Dr. Karen Sowell, Environmental Engineer and Drinking Water Treatment Specialist, WaterTech Research Institute

At the end of the day, a reverse osmosis system is one of the most effective point-of-use water treatment options available to homeowners — full stop. It handles a wider range of contaminants at higher removal rates than virtually any other consumer-grade technology. But “effective” and “right for you” aren’t always the same thing. Know what’s actually in your water before you buy anything. Test it — professionally if you have reason to believe there’s a serious contaminant concern, or with a quality kit if you’re doing a general check. Then match the technology to the problem. If your water has lead, arsenic, nitrates, or TDS pushing above 500 ppm, RO is hard to beat. If your water is clean and you just dislike the chlorine taste, a simpler and cheaper solution probably does the job. The goal isn’t to own the most sophisticated filter — it’s to drink water you can trust.

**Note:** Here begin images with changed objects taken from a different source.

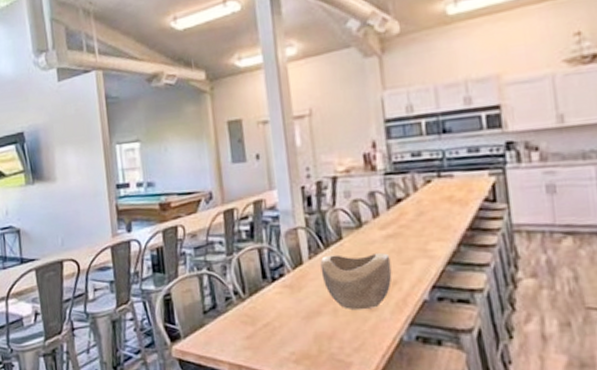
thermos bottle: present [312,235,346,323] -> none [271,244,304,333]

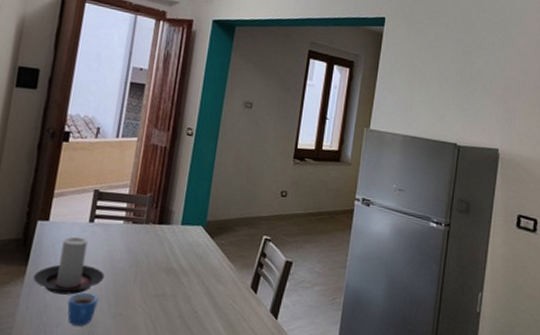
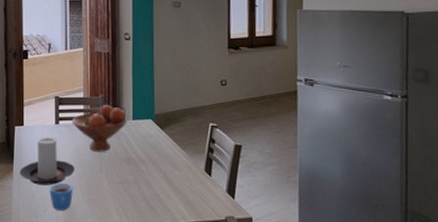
fruit bowl: none [109,205,176,259] -> present [72,105,128,152]

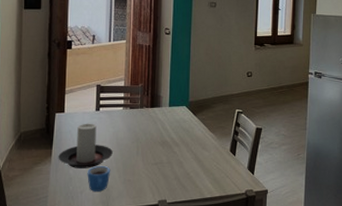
fruit bowl: present [72,105,128,152] -> none [112,93,165,136]

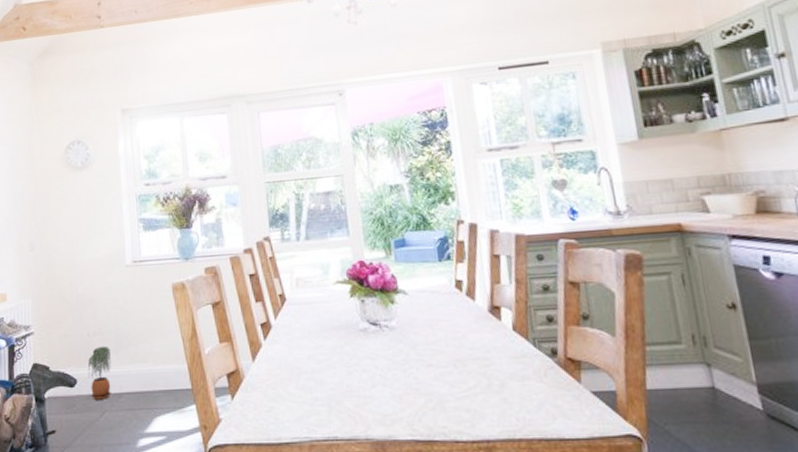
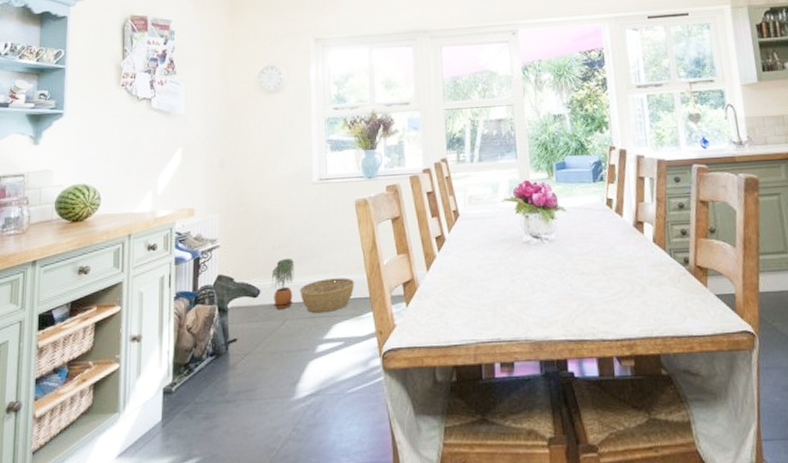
basket: none [117,367,175,404] -> present [299,278,355,313]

Frequently Asked Questions

How does a reverse osmosis system remove contaminants from water?

A reverse osmosis system forces water through a semi-permeable membrane with pores as small as 0.0001 microns, which blocks dissolved solids, heavy metals, and other contaminants. Most systems also include pre-filters and post-filters — typically a sediment filter, a carbon filter, and a polishing filter — so by the time water reaches your glass, it’s gone through 3 to 5 stages of filtration.

What contaminants does a reverse osmosis system remove?

A quality reverse osmosis system removes up to 99% of contaminants like lead, arsenic, fluoride, nitrates, chlorine, and dissolved salts. It’s one of the few home filtration methods that can significantly reduce PFAS (forever chemicals) and heavy metals that standard carbon filters simply can’t handle.

How much water does a reverse osmosis system waste?

Traditional reverse osmosis systems waste roughly 3 to 4 gallons of water for every 1 gallon of purified water they produce — that’s a real downside worth considering. Newer high-efficiency models have improved that ratio to about 1:1 or 2:1, so if water waste is a concern, it’s worth looking for systems marketed as ‘permeate pump’ or ‘zero waste’ designs.

Is a reverse osmosis system worth the money?

If your tap water has high levels of lead, nitrates, arsenic, or you’re spending $50 or more a month on bottled water, a reverse osmosis system is almost certainly worth it. Under-sink systems typically cost between $150 and $400 upfront, and filter replacements run around $50 to $100 per year, so the long-term savings and health benefits usually make sense.

Does a reverse osmosis system remove healthy minerals from water?

Yes, a reverse osmosis system removes most naturally occurring minerals like calcium and magnesium along with the harmful contaminants — it doesn’t discriminate much. That said, most people get the bulk of their daily minerals from food, not water, so it’s not a dealbreaker; some systems do include a remineralization filter stage if that’s a concern for you.